STATED TASK ▸ Return each line of the records below verbatim, omitting the pictures.

DATA FOR THE TASK ▸

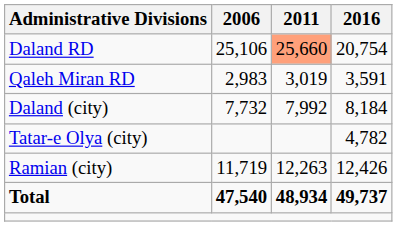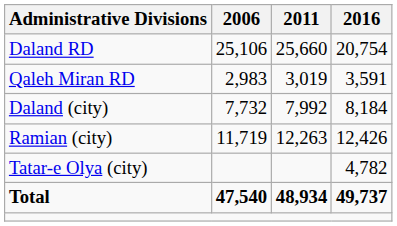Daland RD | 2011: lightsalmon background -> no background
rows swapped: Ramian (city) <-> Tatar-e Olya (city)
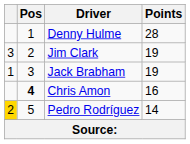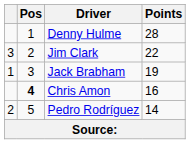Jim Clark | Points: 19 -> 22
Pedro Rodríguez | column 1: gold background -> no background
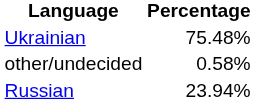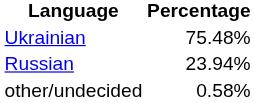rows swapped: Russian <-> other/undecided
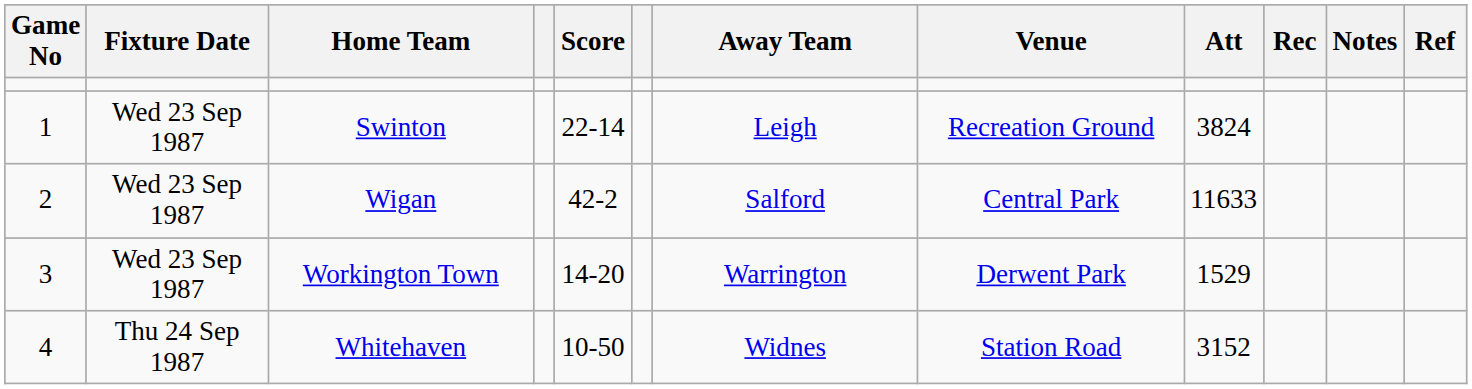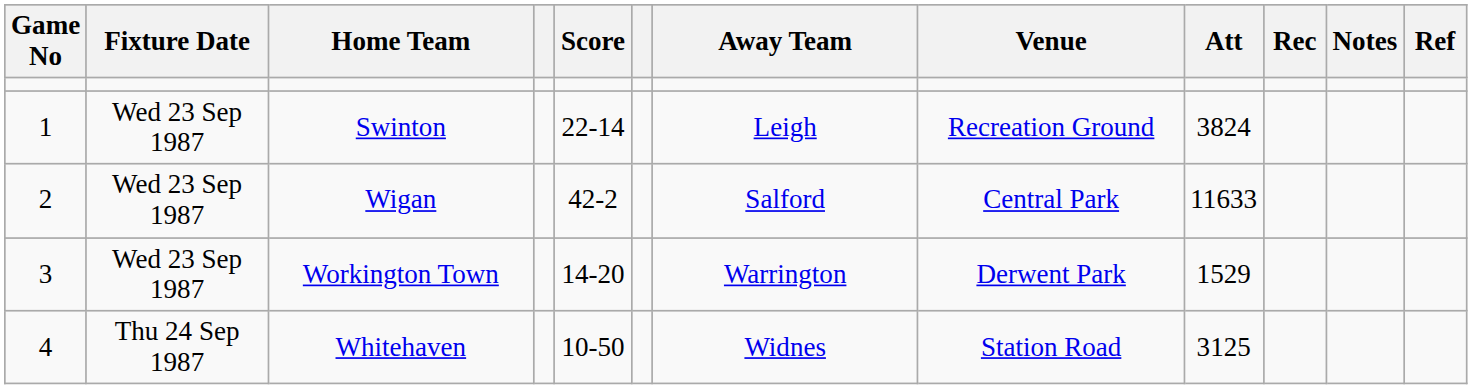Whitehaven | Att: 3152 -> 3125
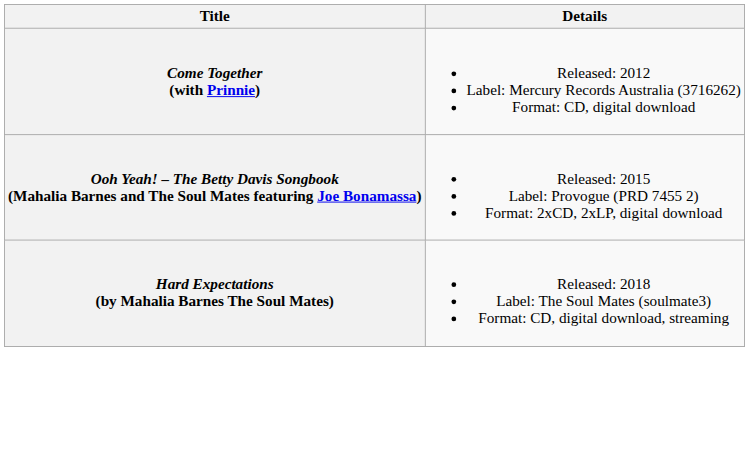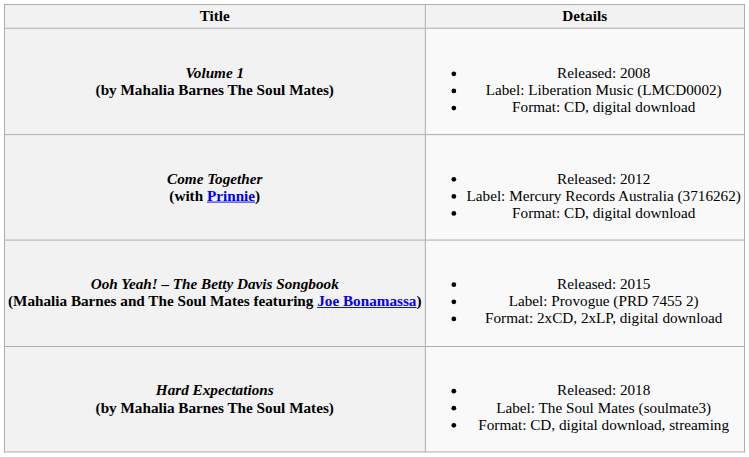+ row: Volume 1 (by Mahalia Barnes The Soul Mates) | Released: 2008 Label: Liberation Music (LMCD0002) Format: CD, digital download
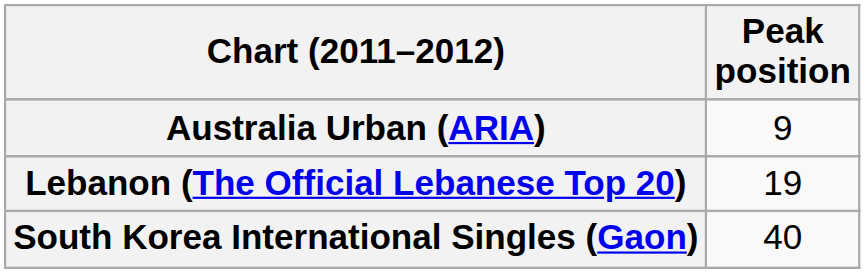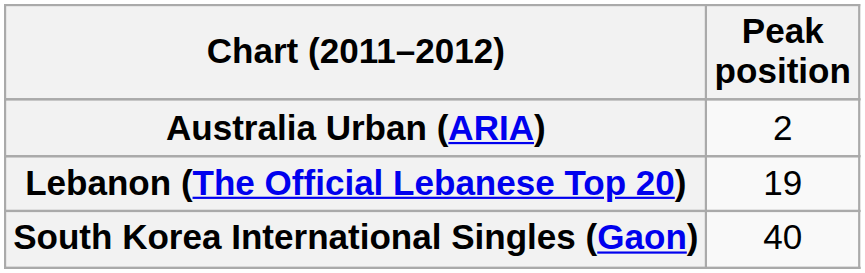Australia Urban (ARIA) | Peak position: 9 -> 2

TASK OUTPUT ▸
Daland RD | 2011: lightsalmon background -> no background
rows swapped: Ramian (city) <-> Tatar-e Olya (city)
Jim Clark | Points: 19 -> 22
Pedro Rodríguez | column 1: gold background -> no background
rows swapped: Russian <-> other/undecided
Whitehaven | Att: 3152 -> 3125
+ row: Volume 1 (by Mahalia Barnes The Soul Mates) | Released: 2008 Label: Liberation Music (LMCD0002) Format: CD, digital download
Australia Urban (ARIA) | Peak position: 9 -> 2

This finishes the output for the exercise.